Heparin Oligosaccharides Have Antiarrhythmic Effect by Accelerating the Sodium-Calcium Exchanger

Abstract

Background: Blockage of the Na⁺/Ca²⁺ exchanger (NCX) is used to determine the role of NCX in arrhythmogenesis. Trisulfated heparin disaccharide (TD) and Low Molecular Weight Heparins (LMWHs) can directly interact with the NCX and accelerate its activity. Objective: In this work, we investigated the antiarrhythmic effect of heparin oligosaccharides related to the NCX activity. Methods: The effects of heparin oligosaccharides were tested on the NCX current (patch clamping) and intracellular calcium transient in rat cardiomyocytes. The effects of heparin oligosaccharides were further investigated in arrhythmia induced in isolated rat atria and rats in vivo. Results: The intracellular Ca²⁺ concentration decreases upon treatment with either enoxaparin or ardeparin. These drugs abolished arrhythmia induction in isolated atria. The NCX antagonist KB-R7943 abolished the enoxaparin or ardeparin antiarrhythmic effects in isolated atria. In the in vivo measurements, injection of TD 15 min both before coronary occlusion or immediately after reperfusion, significantly prevented the occurrence of reperfusion-induced arrhythmias (ventricular arrhythmia and total AV block) and reduced the lethality rate. The patch clamping experiments showed that, mechanistically, TD increases the forward mode NCX current. Conclusion: Together, the data shows that heparin oligosaccharides may constitute a new class of antiarrhythmic drug that acts by accelerating the forward mode NCX under calcium overload.

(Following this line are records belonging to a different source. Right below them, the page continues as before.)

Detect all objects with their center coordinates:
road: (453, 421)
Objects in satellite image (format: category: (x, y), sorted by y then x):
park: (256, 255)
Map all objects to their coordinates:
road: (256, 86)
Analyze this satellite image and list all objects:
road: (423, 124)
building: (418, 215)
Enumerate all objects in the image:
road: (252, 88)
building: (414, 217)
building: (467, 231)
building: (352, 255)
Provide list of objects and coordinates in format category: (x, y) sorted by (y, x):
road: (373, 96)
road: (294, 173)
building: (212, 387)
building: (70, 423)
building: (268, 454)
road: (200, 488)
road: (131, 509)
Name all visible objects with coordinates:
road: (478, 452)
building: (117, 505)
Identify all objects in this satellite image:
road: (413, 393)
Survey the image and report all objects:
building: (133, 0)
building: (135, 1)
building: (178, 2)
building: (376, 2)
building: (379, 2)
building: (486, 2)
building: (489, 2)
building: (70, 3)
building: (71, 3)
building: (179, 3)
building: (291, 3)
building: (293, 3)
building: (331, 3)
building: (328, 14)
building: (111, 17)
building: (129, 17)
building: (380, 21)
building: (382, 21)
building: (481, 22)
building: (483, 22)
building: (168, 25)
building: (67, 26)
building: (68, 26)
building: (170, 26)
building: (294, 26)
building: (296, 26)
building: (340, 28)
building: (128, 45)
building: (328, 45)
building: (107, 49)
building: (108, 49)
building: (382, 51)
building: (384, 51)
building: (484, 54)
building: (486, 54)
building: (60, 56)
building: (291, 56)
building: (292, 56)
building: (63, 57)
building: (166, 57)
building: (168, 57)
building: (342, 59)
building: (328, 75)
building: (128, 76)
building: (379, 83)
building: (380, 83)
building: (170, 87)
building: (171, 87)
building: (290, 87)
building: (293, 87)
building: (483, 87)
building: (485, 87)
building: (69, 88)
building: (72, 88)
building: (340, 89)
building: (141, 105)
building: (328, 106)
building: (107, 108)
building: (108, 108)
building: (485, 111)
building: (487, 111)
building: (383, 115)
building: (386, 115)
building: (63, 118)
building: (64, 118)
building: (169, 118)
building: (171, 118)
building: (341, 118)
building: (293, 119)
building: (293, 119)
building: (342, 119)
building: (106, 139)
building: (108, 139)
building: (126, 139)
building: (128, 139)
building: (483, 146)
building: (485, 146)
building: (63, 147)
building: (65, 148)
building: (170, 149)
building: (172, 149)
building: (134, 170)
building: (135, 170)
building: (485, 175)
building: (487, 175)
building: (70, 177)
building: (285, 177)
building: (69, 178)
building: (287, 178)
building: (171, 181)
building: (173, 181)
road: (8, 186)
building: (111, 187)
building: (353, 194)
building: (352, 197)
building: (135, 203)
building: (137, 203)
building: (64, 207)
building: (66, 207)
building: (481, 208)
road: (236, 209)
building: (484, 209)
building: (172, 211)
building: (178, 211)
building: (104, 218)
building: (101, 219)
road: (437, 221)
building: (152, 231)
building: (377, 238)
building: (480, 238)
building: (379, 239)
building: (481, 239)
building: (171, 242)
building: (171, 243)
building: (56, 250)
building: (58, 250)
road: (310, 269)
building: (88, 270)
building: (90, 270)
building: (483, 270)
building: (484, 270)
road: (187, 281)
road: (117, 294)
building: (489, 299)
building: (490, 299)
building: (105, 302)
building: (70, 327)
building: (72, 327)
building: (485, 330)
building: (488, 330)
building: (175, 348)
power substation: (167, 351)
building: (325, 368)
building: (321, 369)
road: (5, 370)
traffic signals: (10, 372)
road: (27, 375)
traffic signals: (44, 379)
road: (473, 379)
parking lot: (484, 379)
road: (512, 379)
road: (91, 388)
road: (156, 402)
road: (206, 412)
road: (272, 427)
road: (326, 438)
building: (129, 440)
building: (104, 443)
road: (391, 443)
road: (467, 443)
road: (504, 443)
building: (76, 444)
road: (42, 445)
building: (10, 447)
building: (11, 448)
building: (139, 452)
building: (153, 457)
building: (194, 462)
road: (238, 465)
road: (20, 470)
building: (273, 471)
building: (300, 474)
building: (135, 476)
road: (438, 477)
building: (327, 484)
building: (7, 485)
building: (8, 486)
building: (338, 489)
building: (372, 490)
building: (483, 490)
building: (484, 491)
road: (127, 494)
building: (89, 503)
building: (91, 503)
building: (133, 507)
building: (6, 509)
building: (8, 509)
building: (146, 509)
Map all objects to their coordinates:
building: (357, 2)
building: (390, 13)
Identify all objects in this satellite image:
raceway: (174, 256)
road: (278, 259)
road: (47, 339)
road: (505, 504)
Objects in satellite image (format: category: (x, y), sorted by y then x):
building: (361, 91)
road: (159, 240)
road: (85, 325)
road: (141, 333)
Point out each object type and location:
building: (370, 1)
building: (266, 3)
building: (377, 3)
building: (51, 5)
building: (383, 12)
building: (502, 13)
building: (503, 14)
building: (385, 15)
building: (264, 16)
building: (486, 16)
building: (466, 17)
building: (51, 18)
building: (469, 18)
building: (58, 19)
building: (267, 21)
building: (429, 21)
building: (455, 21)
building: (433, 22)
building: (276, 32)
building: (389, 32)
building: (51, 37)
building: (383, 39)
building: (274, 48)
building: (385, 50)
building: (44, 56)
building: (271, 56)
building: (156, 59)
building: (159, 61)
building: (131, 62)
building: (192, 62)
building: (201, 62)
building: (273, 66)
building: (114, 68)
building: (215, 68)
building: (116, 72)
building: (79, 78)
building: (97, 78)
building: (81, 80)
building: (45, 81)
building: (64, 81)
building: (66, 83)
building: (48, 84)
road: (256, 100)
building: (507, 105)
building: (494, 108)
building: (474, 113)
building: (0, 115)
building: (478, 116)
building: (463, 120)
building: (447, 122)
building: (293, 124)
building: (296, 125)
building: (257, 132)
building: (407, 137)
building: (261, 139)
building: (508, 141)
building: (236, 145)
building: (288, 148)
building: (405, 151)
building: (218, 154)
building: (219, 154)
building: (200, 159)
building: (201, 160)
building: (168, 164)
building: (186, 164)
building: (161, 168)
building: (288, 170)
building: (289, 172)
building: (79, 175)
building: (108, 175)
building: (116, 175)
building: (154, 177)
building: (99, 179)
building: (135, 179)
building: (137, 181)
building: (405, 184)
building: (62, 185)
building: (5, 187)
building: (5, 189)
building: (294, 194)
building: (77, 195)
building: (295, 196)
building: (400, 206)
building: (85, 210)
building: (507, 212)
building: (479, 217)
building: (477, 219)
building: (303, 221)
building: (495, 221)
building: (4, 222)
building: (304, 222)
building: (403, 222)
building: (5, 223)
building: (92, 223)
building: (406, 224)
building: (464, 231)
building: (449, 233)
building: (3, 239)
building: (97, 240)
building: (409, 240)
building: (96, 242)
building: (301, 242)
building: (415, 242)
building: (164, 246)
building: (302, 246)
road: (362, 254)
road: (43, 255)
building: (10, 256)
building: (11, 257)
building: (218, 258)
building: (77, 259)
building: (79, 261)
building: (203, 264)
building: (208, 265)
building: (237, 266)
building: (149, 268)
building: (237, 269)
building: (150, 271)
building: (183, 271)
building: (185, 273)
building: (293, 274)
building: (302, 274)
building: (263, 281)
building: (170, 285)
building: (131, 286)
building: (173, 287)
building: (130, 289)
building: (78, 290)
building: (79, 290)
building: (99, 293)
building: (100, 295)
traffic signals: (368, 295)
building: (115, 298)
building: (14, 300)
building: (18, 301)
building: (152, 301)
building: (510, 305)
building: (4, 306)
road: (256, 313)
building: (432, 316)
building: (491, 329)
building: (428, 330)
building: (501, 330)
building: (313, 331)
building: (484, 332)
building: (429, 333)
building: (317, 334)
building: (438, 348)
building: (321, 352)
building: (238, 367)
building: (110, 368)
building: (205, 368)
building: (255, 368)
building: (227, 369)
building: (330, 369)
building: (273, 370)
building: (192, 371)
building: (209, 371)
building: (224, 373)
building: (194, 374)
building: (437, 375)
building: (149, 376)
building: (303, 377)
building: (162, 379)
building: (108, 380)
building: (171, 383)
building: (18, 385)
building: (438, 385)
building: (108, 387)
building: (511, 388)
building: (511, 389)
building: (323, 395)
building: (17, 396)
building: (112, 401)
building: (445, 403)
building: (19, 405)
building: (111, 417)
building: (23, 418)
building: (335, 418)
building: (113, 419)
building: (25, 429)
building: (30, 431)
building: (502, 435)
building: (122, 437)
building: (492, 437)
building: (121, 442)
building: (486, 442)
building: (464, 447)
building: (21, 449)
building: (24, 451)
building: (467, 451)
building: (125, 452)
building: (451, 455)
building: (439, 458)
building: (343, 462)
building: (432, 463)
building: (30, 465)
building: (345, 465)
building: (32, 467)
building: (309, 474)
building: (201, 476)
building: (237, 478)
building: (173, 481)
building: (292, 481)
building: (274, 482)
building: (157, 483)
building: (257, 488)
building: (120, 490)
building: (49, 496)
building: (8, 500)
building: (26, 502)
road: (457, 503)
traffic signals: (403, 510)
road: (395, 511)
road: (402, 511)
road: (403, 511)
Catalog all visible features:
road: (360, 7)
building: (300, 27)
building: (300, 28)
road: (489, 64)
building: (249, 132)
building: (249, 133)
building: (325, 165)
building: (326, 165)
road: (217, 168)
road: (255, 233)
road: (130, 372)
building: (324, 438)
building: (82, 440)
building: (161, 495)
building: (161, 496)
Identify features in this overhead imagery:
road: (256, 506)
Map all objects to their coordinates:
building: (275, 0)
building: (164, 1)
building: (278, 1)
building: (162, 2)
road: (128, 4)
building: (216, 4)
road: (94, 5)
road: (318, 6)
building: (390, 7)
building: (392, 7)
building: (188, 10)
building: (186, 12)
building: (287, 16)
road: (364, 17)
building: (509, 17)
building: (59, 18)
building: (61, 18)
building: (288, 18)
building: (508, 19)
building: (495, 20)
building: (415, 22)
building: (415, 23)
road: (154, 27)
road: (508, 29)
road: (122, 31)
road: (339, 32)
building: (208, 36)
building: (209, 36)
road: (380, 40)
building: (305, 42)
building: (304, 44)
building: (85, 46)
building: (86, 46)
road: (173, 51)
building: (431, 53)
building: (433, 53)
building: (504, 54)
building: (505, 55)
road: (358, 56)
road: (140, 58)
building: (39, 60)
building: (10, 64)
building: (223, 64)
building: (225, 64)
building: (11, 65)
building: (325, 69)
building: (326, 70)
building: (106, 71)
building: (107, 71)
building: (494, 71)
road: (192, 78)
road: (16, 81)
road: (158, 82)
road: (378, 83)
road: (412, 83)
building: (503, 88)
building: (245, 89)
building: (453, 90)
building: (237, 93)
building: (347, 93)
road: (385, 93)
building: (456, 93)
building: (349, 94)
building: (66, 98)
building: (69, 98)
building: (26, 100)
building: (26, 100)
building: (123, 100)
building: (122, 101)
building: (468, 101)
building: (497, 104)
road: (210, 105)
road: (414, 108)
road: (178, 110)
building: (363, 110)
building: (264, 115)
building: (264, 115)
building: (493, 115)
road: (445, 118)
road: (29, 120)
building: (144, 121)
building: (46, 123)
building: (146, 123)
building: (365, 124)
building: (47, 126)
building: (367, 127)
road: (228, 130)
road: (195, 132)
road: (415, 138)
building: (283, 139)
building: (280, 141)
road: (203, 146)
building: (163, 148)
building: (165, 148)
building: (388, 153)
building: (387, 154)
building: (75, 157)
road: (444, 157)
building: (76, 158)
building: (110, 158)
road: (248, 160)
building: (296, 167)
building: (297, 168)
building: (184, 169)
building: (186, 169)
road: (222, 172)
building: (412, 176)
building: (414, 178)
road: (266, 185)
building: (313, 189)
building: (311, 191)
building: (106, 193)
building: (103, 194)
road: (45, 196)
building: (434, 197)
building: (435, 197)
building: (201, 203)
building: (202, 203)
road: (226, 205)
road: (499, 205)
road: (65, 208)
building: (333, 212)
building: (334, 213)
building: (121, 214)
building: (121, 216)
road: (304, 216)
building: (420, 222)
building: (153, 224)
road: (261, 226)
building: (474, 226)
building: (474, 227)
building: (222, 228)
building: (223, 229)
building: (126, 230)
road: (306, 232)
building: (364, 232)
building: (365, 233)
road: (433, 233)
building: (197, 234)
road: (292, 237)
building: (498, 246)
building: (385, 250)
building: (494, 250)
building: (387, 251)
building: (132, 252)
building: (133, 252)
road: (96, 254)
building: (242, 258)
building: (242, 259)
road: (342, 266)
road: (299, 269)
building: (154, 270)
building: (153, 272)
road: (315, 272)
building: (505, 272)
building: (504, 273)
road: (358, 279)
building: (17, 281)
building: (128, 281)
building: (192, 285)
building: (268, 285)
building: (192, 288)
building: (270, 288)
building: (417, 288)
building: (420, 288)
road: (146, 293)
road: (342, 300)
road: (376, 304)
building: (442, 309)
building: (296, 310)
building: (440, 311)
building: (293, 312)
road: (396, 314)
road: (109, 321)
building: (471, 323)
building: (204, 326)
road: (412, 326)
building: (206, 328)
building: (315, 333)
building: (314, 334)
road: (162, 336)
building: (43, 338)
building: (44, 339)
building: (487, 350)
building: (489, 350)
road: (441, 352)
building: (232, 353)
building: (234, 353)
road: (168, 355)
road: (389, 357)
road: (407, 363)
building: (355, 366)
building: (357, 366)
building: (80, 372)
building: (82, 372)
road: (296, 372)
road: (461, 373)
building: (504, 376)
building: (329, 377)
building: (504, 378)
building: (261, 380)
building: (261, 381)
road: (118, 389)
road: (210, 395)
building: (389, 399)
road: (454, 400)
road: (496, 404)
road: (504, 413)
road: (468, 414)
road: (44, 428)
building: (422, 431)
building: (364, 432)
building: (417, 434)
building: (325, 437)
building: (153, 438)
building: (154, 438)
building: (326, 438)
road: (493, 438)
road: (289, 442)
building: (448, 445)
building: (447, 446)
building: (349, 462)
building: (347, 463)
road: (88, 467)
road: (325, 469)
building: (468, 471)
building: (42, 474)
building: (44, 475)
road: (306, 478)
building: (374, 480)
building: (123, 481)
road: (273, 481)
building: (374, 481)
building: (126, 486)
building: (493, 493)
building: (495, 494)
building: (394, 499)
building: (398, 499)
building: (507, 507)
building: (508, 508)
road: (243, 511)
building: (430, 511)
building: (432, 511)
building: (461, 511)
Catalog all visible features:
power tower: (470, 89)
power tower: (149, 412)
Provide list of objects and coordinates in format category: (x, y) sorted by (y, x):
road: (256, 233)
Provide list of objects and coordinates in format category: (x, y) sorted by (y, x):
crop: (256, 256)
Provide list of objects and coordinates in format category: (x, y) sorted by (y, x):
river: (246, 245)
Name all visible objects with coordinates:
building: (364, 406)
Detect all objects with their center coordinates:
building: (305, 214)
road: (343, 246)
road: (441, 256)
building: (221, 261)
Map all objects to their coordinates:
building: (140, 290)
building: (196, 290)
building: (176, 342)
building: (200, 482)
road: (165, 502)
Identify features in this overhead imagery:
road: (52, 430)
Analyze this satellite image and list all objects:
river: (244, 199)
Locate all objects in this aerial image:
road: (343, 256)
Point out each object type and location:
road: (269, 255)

Keywords: arrhythmia; calcium overload; low molecular weight heparin; sodium-calcium exchanger; trisulfated heparin disaccharide.

Scheme 1

Diagram of the experimental protocol for each route of drug administration in the rat. IV: intravenous.

Figure 1

Typical electrogram records of isolated rat atria submitted to the electric field stimulation (EFS) protocol. The effect of the EFS-protocol on atrial response was studied in the absence of any drug treatment (control, Left upper) as well as in the presence of 50 μM KB-R7943 alone (Right upper), 10 μM enoxaparin alone (Left lower) and the simultaneous presence of 50 μM KB-R7943 and 10 μM enoxaparin (Right lower). The sinus rates (Hz) prior to the EFS-protocol were 3.7, 3.6, 0.9, and 1.2 in control, enoxaparin alone, KB-R7943 alone and enoxaparin + KB-R 7043 groups, respectively. Accordingly, the atrial rates (Hz) following the EFS-protocol for these groups were 25, 5.8, 25, and 25, respectively.

Figure 2

(A,B) Calcium transients induced by Bay-K in either the absence (control) or presence of enoxaparin (ENOX 1 μM) or ardeparin (ARD 1 μM). (C) Calcium transient induced by Bay-K in the presence of either nifedipine alone (NIF 1 μM) or simultaneous presence of 1 μM NIF and 1 μM ENOX. (D,E) Calcium transients induced by the caffeine-ryanodine-thapsgargin cocktail (CRT) in either the absence (control) or presence of 1 μM ENOX or 1 μM ARD.

Figure 3

Effects of trisulfated heparin disaccharide (TD) on the NCX current (NCX) recorded from acutely isolated rat ventricular myocytes at various Ca_i (A: 300 nM; B: 400 nM and C: 600 nM). The graph (D) is % change obtained by dividing the current amplitude value at a given voltage for a given test compound concentration by the current value recorded in the absence of test compound (control).